Kenyan Morning Prayer and Leaving Kabare: Kings Family CMS Link Letter 17, Sept 1991
by Graham Kings
Date added: 29/01/2026
Jesus, the Seed of Abraham,
blesses the nations;
Jesus, the Prophet like Moses,
frees the oppressed;
Jesus, the Lord of King David,
leads his people;
Jesus, the Servant of the Lord,
suffers and saves;
Jesus, the Son of Man,
destroyed and raised.
This is one of the canticles in the new Kenyan Service of Morning Prayer. Three new canticles in Morning and Evening Prayer are settings of Jesus’ Aramaic poetry – why are there no words of Jesus in the Prayer Book or ASB canticles?

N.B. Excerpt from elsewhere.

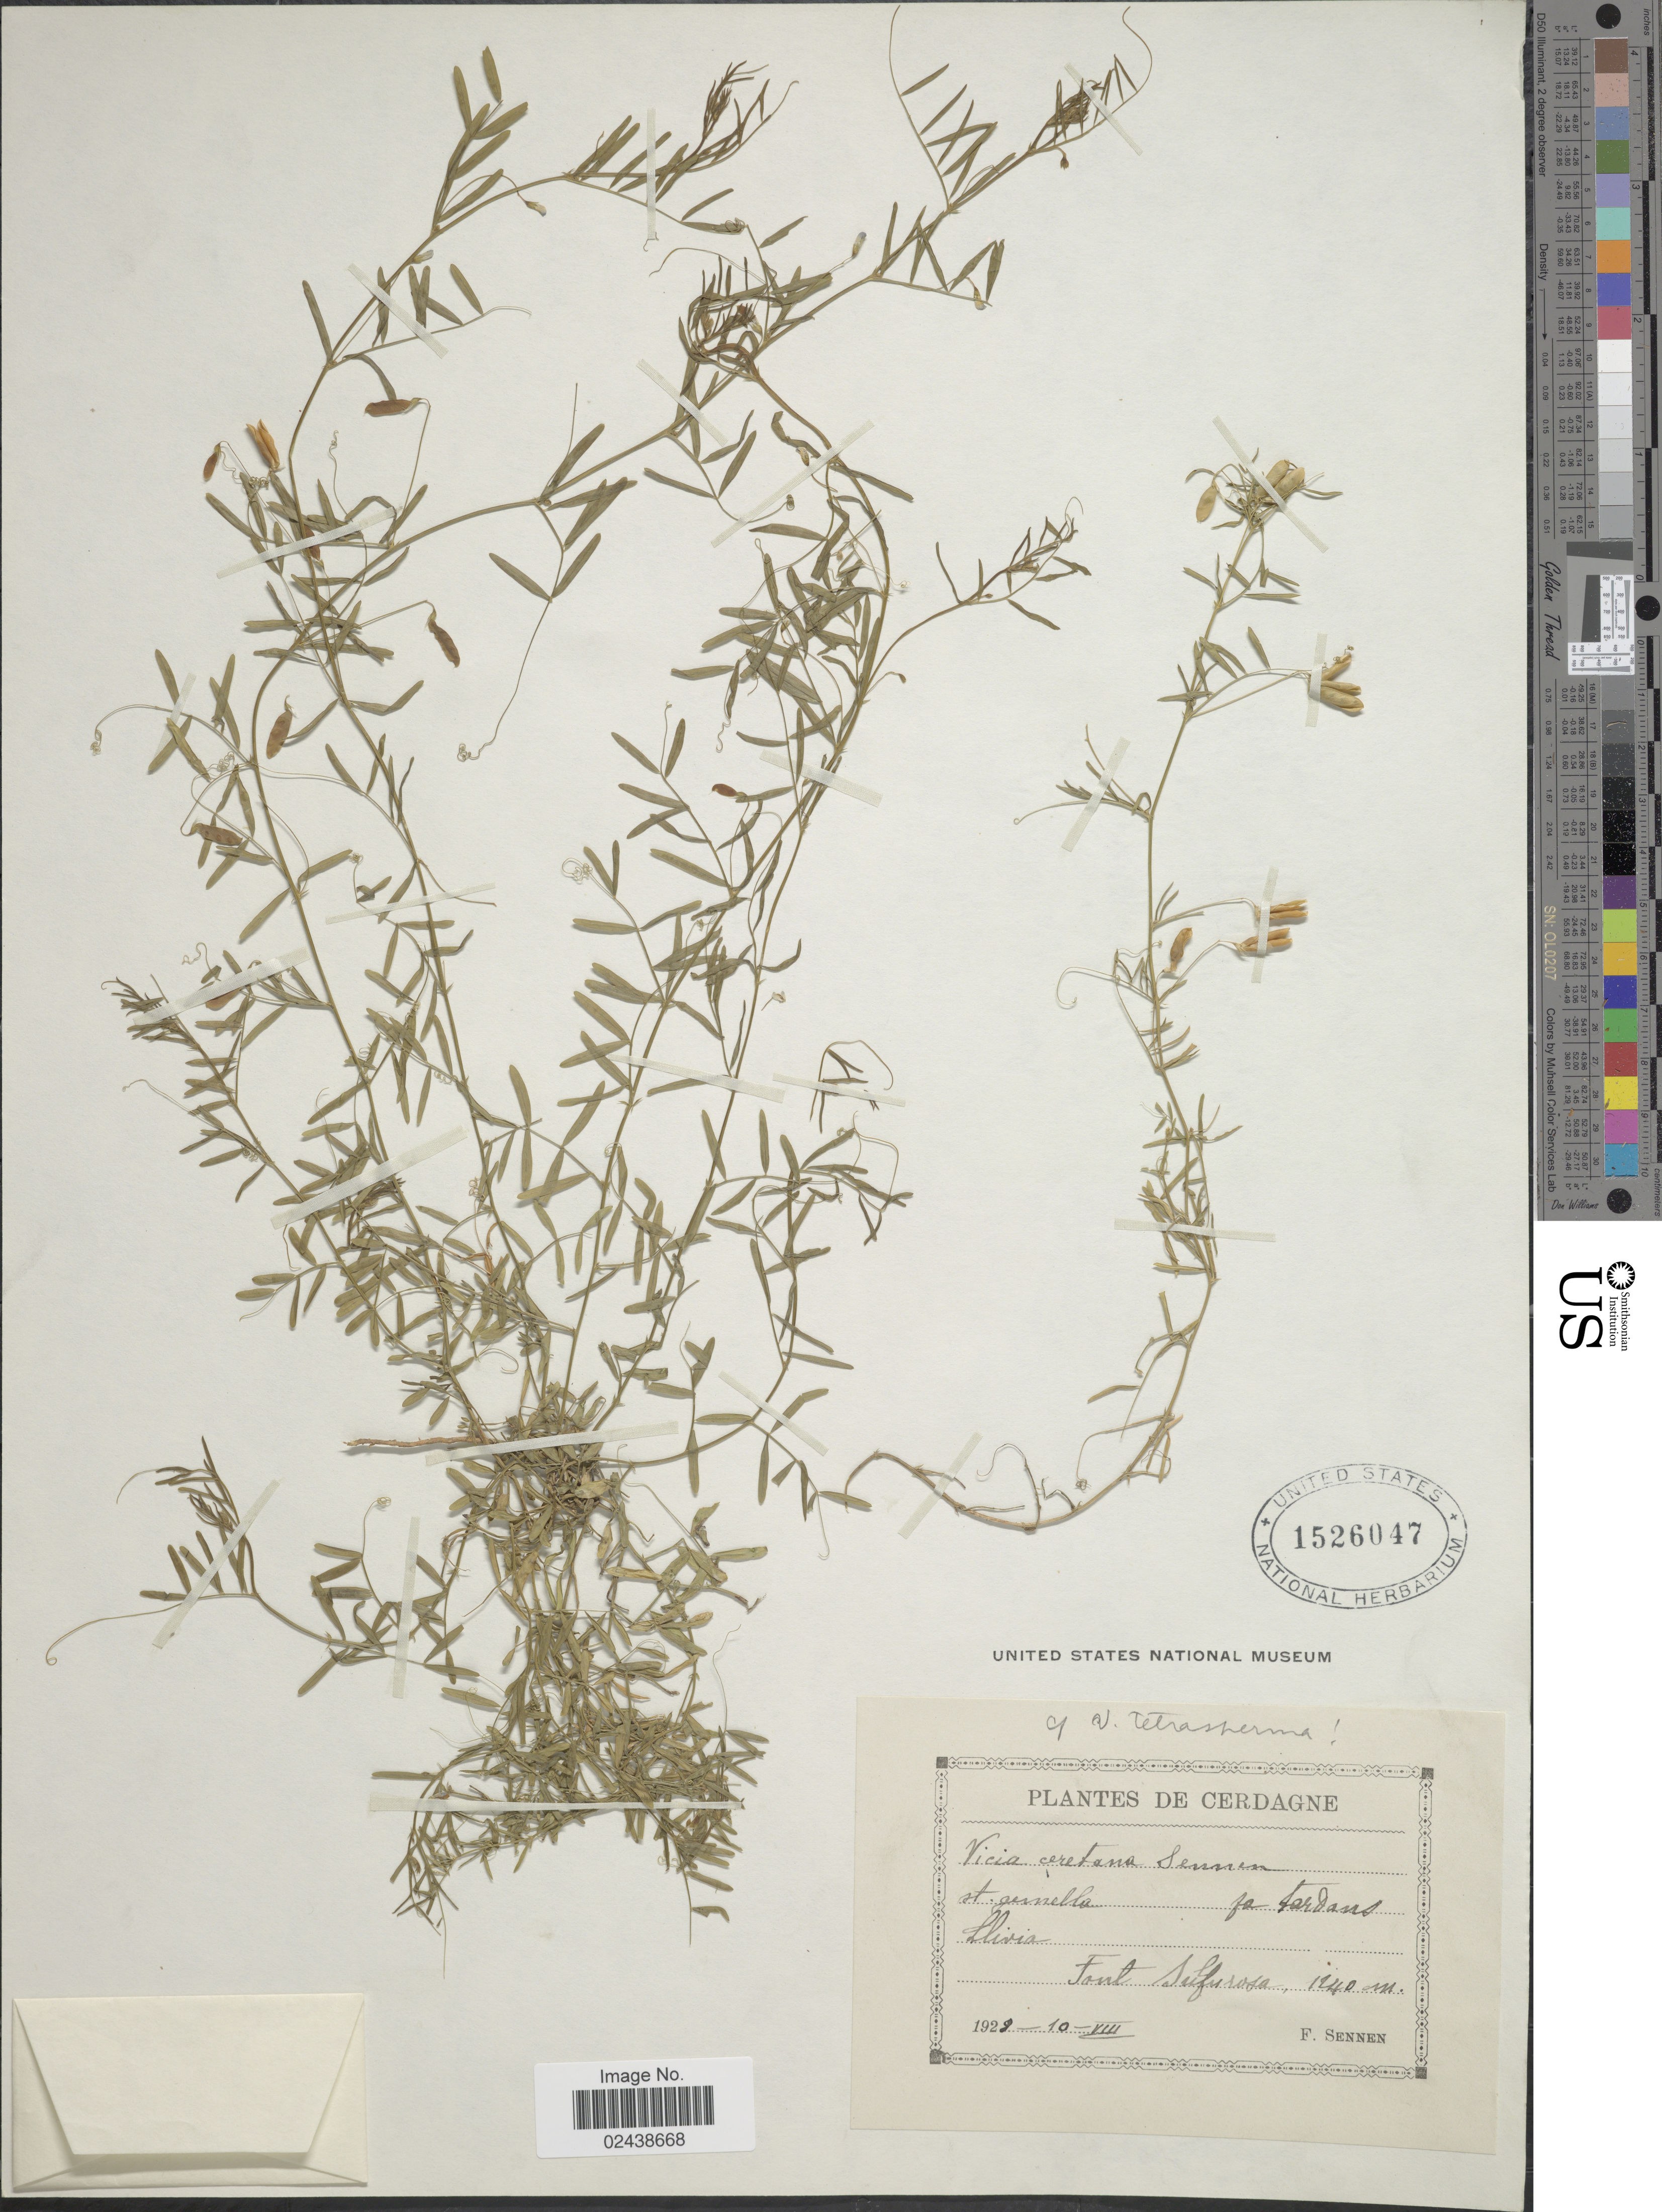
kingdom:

These are The Song of Blessings (Matthew 5:3-10), The Song of Jesus (Luke 6:27, Matthew 25:35-36, Luke 7:22-23) and The Song of the Kingdom (Matthew 6:25-33). Two new canticles use Paul’s Greek poetry in Philippians 2:5-11 and in Colossians 1:5-18 but in the second person singular, addressed to Christ ie ‘You are the image of the invisible God…’. Some of the traditional canticles are also included.
A new booklet just published, the fruit of the conference here in April, contains five new liturgies: Morning Prayer, Evening Prayer, Baptism, Admission to Holy Communion, and Confirmation and Commissioning. The first three are authorized for experimental use but the last two are for study only at this point.
Bishop Gitari attended the Fourth International Anglican Consultation on Liturgy in early August in Canada and it was decided that he should chair an All-African Anglican Consultation on Liturgy next April in Kenya (guess where?). There will also be a Kenyan Ecumenical Theological Conference here in December, so Dr Ben Knighton, my successor, will be kept busy.
Graduation Day will be on 12 October, and the Guest of Honour will be Sir Roger Tomkys, the British High Commissioner in Kenya. The students have written an Africanized passion play (the last week of Jesus’ life, with echoes of current Kenyan political life) and part of that will be performed then. The new library building should be nearly completed by then and he will open the new archive centre upstairs, for which the High Commission have funded some equipment. A recent valuable addition has been 28 taped interviews with older Kikuyu Christians, who remember the Gospel first coming to this area. Rev John Karanja conducted the interviews as part of his Cambridge PhD research. One of the elders interviewed died in July.
The new library will be in use after Christmas, but the official opening will be in July, when the Bishop of Chelmsford returns to visit the diocese.
We leave Kabare on 24 October and have a week’s holiday at Mombasa before flying on 2 November. We will spend November at the home of Alison’s parents:
48 Temple Fortune Lane, London NW11 7UE, before moving to Cambridge in December:
York House, 43 Belvoir Road, Cambridge CB4 1JJ.
From January to July, we will be in Cambridge, then we go to the USA for the rest of 1992. Not bad, a sabbatical after two terms! Long before I had been offered my new job, I had been invited to lecture, research and be in residence with the family, at the Overseas Ministries Study Center, New Haven, opposite Yale, from September to December. This is an ecumenical centre for mission and publishes the International Bulletin of Missionary Research.
What about schools? Rosalind and Miriam have done very well at Turi school (First Prize and Progress Prize in class respectively) and in Cambridge they will attend Milton Road Primary School from January onwards – apart from sampling American education in the final term of 1992.
In July, Alison had four days in the remote semi-arid area of Isiolo, staying in the bush with a Somali nursery teacher, who had recently become a Christian.
We will be very sad to leave Kabare for we have immensely enjoyed our home and ministry here since 1985 and have made very deep friendships. We have come to know God in new ways. We also are excited about seeing our families and friends again and feel Bishop Gitari will be sending us back to be missionaries in our own country, having been trained in Kenya! Thank you very much for your prayers for us and for the Institute. We look forward to visiting our link churches in the first half of 1992.